• **Task prompt**:
When the string "left" is part of a line in the data below, report the whole line.

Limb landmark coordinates
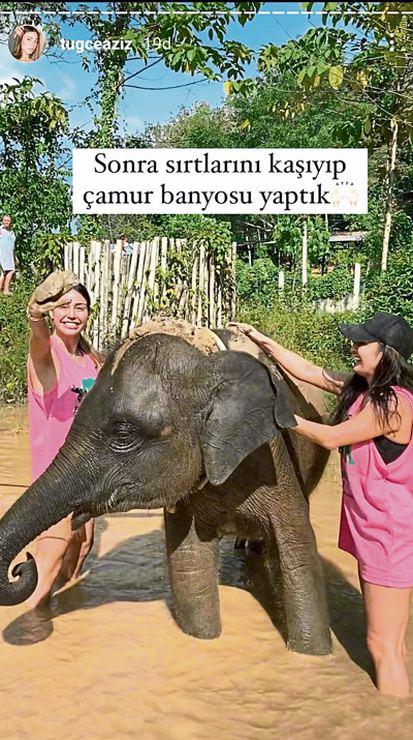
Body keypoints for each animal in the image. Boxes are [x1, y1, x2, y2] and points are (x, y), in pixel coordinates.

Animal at [0, 324, 332, 655]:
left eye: (123, 434)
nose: (23, 565)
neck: (208, 362)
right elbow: (190, 561)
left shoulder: (274, 459)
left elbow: (299, 554)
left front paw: (313, 655)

• **The completed task**:
left eye: (123, 434)
left shoulder: (274, 459)
left elbow: (299, 554)
left front paw: (313, 655)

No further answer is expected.